● Supplied text
![spark logo](https://datascientest.com/en/files/2021/02/illu_pyspark_blog-84.png)

# <b><center>PySpark Tutorial - Part 1: Pyspark Dataframes</center></b>

*PySpark Tutorial: PySpark is a powerful open-source framework built on Apache Spark, designed to simplify and accelerate large-scale data processing and analytics tasks. It offers a high-level API for Python programming language, enabling seamless integration with existing Python ecosystems.*

*The materials used to create this notebook are as followed:*
* [freeCodeCamp - Pyspark Turtorial](https://www.youtube.com/watch?v=_C8kWso4ne4)
* [PySpark 3.5 Tutorial For Beginners with Examples](https://sparkbyexamples.com/pyspark-tutorial/)

## PySpark Architecture

*PySpark architecture consists of a driver program that coordinates tasks and interacts with a cluster manager to allocate resources. The driver communicates with worker nodes, where tasks are executed within an executor’s JVM. SparkContext manages the execution environment, while the DataFrame API enables high-level abstraction for data manipulation. SparkSession provides a unified entry point for Spark functionality. Underneath, the cluster manager oversees resource allocation and task scheduling across nodes, facilitating parallel computation for processing large-scale data efficiently.*

![spark architecture](https://i0.wp.com/sparkbyexamples.com/wp-content/uploads/2020/02/spark-cluster-overview.png?w=596&ssl=1)

● Directive A
Can you express the lines of the records as a JSON list of strings, one string per line, skipping blank lines and leaving the pictures out?
The PySpark tutorial and the records have nothing to do with each other.

● Data for processing
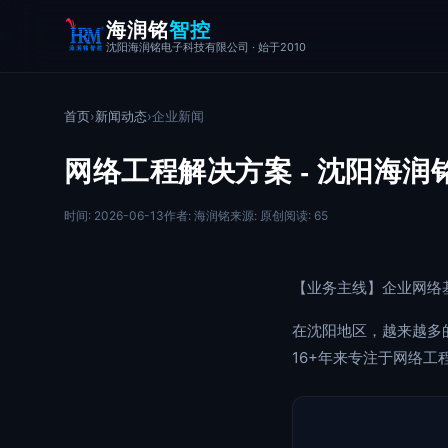
海润铭
智控
沈阳海润铭电子科技有限公司 · 始于2010
首页
›
新闻动态
›
企业新闻
网络工程解决方案 - 沈阳海
时间: 2026-06-13
作者: 海润铭
来源: 原创
阅读: 65
【业务主线】企业网络
在沈阳地区，越来越多
16+年来专注于网络工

● Directive B
In the PySpark tutorial, what provides a unified entry point for Spark functionality?

● Your solution A
[
  "海润铭",
  "智控",
  "沈阳海润铭电子科技有限公司 · 始于2010",
  "首页",
  "›",
  "新闻动态",
  "›",
  "企业新闻",
  "网络工程解决方案 - 沈阳海",
  "时间: 2026-06-13",
  "作者: 海润铭",
  "来源: 原创",
  "阅读: 65",
  "【业务主线】企业网络",
  "在沈阳地区，越来越多",
  "16+年来专注于网络工"
]

● Your solution B
SparkSession